Lara, a professor at the Faculty of Forest Sciences and Natural Resources at Chile’s Austral University in the southern city of Valdivia, has been able to prove that alerces can absorb carbon from the atmosphere and trap it for between 1,500 and 2,000 years in standing dead trees . Buried larch trunks can hold carbon for more than 4,000 years.
He has also pinpointed exact climatic events by translating tree rings into numbers, which can then be read like a barcode. “The great-grandfather tree is a miracle for three reasons – that it grew, that it survived, and then that it was found by Jonathan’s grandfather,” Lara said.
In the mid-1940s, Barichovich’s grandfather, Aníbal Henríquez, arrived from the southern city of Lautaro to work for the forestry companies felling the lahuanas the alerces are known in the Indigenous language Mapudungun, his native tongue.
He went on to become the park’s first warden, but many giant alerce trees had already fallen victim to loggers before Chile made it illegal to cut them down in 1976.
Alerce shingle was used as currency by local populations throughout the 1700s and 1800s and the wood was commonly used in construction. The famous Unesco-protected wooden churches on the island of Chiloé are built from alerce trunks.
Henríquez happened upon great grandfather while out on a patrol in the early 1970s.
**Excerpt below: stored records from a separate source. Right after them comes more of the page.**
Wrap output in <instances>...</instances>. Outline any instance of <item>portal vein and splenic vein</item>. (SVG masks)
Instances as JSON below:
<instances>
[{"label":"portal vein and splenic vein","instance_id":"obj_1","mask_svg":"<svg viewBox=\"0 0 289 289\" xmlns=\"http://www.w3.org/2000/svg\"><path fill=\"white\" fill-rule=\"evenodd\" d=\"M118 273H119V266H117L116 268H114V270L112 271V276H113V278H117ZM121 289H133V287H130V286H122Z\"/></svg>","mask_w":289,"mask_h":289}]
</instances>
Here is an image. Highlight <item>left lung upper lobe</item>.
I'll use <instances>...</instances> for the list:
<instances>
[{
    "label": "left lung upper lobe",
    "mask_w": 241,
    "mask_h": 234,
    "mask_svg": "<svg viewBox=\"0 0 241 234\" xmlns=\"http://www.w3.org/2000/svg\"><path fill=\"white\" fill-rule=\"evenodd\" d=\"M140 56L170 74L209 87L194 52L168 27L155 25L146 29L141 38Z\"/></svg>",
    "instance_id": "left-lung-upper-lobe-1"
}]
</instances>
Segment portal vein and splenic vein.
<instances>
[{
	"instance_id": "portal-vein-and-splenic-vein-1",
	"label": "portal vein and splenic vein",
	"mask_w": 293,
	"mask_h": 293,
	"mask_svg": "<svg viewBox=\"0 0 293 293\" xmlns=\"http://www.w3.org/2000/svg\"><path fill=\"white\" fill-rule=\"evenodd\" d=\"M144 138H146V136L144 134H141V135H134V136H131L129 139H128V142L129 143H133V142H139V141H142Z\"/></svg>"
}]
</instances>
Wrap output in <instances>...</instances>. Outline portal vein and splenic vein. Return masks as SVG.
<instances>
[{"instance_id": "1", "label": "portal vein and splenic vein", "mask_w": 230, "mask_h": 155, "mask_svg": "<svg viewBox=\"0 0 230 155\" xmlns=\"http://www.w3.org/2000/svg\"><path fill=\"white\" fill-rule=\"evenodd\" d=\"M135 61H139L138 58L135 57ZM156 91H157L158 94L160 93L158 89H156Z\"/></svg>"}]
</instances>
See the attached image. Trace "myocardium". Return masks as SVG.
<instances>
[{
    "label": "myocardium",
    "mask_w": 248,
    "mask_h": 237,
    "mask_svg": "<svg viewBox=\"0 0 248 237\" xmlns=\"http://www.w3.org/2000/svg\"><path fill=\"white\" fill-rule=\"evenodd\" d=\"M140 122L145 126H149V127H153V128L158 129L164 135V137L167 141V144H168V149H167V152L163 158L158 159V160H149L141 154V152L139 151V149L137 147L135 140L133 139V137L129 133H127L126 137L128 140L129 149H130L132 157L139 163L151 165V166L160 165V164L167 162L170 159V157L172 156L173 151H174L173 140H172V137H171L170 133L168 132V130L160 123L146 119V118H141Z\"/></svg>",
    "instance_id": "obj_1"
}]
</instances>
Although he was reluctant to disclose the find at first, word soon got out and people began to arrive: now, more than 10,000 tourists trek down to the small wooden viewing platform next to the tree each summer.
Other alerces in the valley fell victim to loggers or forest fires, leaving the gnarled tree standing alone. “Bit by bit, the tree is dying,” said Marcelo Delgado, Barichivich’s cousin who works in the park as one of five full-time rangers. “People jump down from the platform to peel off bark to take as a souvenir.”
Footfall around the base of the tree has also damaged the thin layer of bark on its roots, affecting nutrient uptake. After 29 other trees were vandalized by tourists, Chile’s national forestry corporation, which manages the country’s national parks, closed the trail indefinitely.
Barichovich hopes that by showing that great grandfather is the world’s oldest tree, he could raise the alarm about the urgency with which we must protect the natural world. While the scope of his research is far broader, Barichivich insists the national park in which he grew up is where he belongs.
When he was eight years old, his grandfather disappeared on a routine patrol out in the snow. His body of him was found two days later. Another uncle, also a park ranger, later died in the park.
“It seems like it’s a family tradition,” Barichovich said. “The same fate probably awaits me, dying with my boots on out in the forest. But first I want to unlock its secrets.”